ORNEMANISTES
Si le terme d' ornement est constamment employé, à partir du xvie siècle sous diverses acceptions ou nuances, celui d'ornemaniste, d'apparition tardive, est mal défini. Et lorsque Pierre-Edme Babel est reçu à l'Académie de Saint-Luc comme « sculpteur-ornemaniste », il ne s'agit que d'une qualification appliquée à son métier de sculpteur. À la fin du xviie siècle, la correspondance de Cronström avec Nicodème Tessin mentionne des « sculpteurs compagnons ayant assez d'entendement à l'égard des figures de stuc, bas-reliefs et autres ornemens » ou qui « entendent également la figure et l'ornement », ou Bérain auteur d'« ornemens pour les plafonds, panneaux ou lambris ou les vaisseaux ». L'ornemaniste y est finalement défini sans être nommé : « Ce qu'on appelle un peintre d'ornemens, c'est, en premier lieu, un homme qui invente et dispose des desseins d'ornemens. Il y a de ceux-là qui ne font que disposer et dessigner sans peindre ; d'autres qui dessignent peu et ne peignent point. Il y a ensuite les parties qui entrent dans l'ornement comme la Figure, l'Architecture, la Perspective, l'Allégorie, la Grotesque, les Animaux, les Oiseaux, les Fleurs, les Masques, etc. Et puis ce qu'on appelle proprement l'ornemens, qui est la feuille de refand, les rinceaux, etc. » Claude Perrault, un peu plus tôt, avait inclus dans l'ornement « toutes les choses qui ne sont point les parties essentielles, mais qui sont ajoutées seulement pour rendre l'ouvrage plus riche et plus beau ». Ces textes définissent l'ornemaniste par ses productions et par l'étendue de son champ d'activité. C'est un artiste qui invente, dessine et qui accessoirement exécute des ornements recouvrant toutes les catégories possibles, de la décoration en architecture à l'embellissement gratuit d'un décor ou d'un objet. De telle sorte que sa création s'adresse aussi bien au peintre qu'au stucateur, à l'ébéniste qu'à l'orfèvre, son rôle englobant la conception, ou l'exécution, ou les deux à la fois. On s'efforcera donc de distinguer la part de l'invention et/ou du dessin, et la diffusion du modèle exécuté, en nous restreignant toutefois au seul xviiie siècle, dans la mesure où l'exécution industrielle modifie sensiblement au xixe siècle la fonction et le propos de l'ornemaniste.

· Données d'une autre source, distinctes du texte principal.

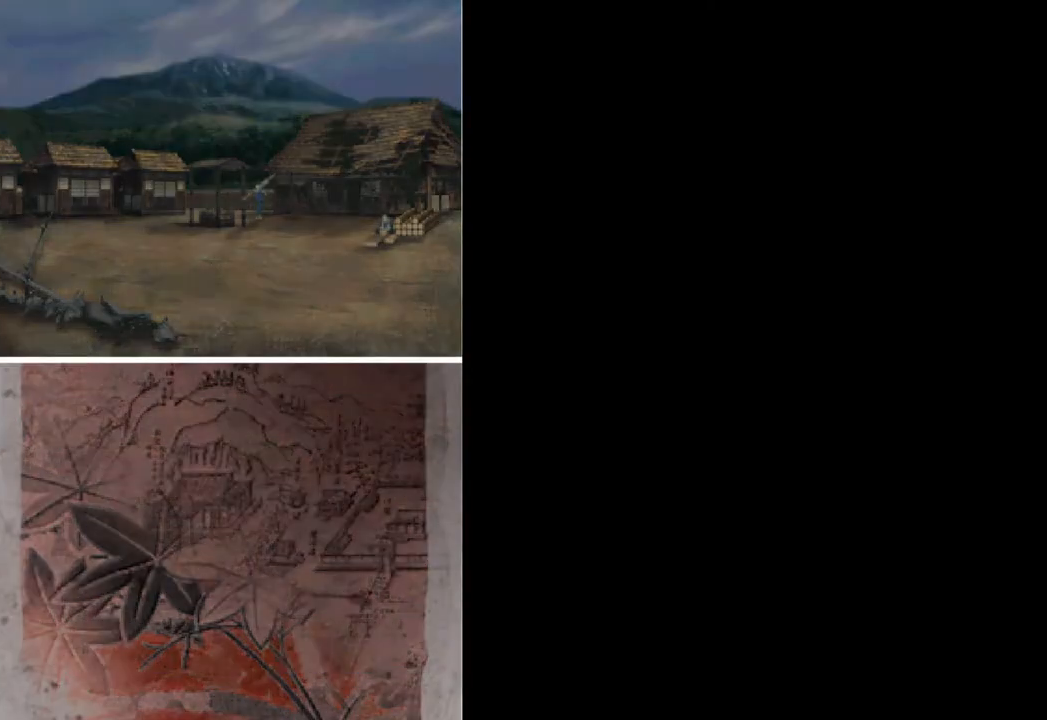
{"buttons": [], "button_events": []}
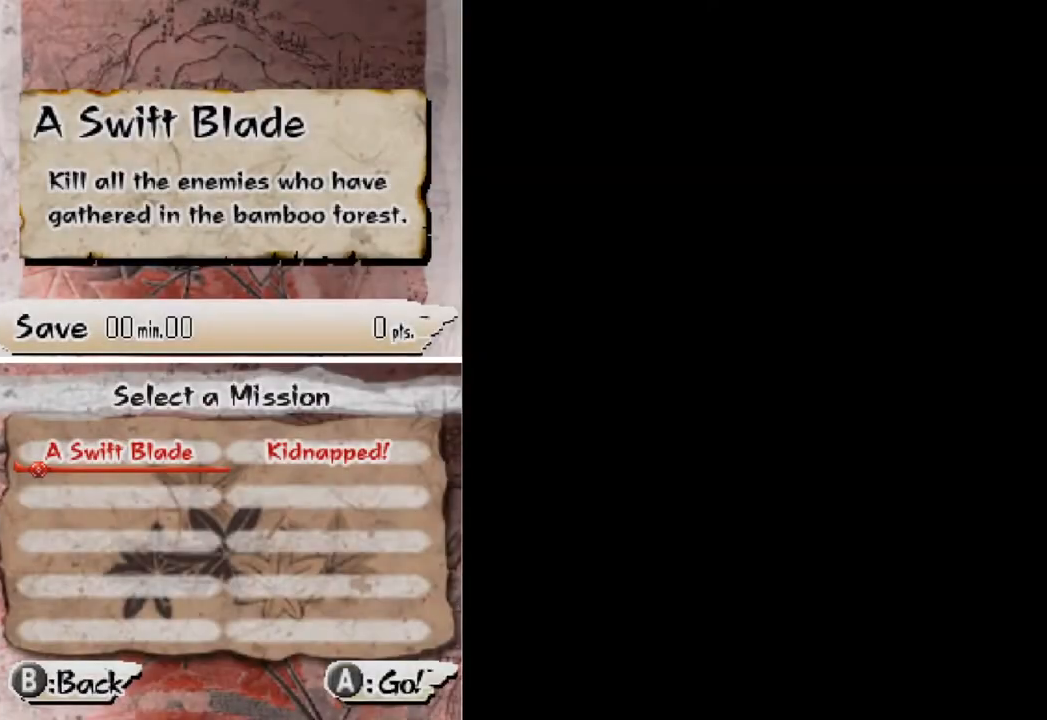
{"buttons": [], "button_events": [[233, "B", "down"], [333, "B", "up"]]}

L'ornemaniste comme inventeur
Selon Perrault, Watelet ou Quatremère de Quincy, c'est d'abord en architecture qu'on se sert d'ornements, parties essentielles de la décoration, éléments distinctifs des ordres. L'ornemaniste aura donc des prétentions architecturales, même s'il n'est pas architecte lui-même. Les critiques adressées aux projets architecturaux de Gilles Marie Oppenord et de Juste Aurèle Meissonnier – deux ornemanistes qui ont assurément plus dessiné qu'exécuté – font clairement apparaître la distorsion entre l'invention et l'exécution : « La touche hardie et séduisante [des dessins d'Oppenord] empêchait qu'on ne s'aperçût qu'ils ne faisaient plus le même effet dans l'exécution » ; le « dessein [de Meissonnier] dans la vérité faisoit beaucoup d'effet sur le papier. C'étoit même cela qui le trompoit. Il prétendoit que dans l'exécution les mêmes effets de clair-obscur se feroient sentir ». La plupart des dessins d'Oppenord ne seront gravés qu'après sa mort en 1742, notamment les Différents Fragments d'architecture & d'ornemens (ou Grand Oppenord), comprenant des décorations d'appartements, des fontaines, des trophées, des autels, des tombeaux, mais aussi des cheminées et lambris de menuiserie et de sculpture, des chandeliers, des lutrins, des girandoles, des consoles,[...]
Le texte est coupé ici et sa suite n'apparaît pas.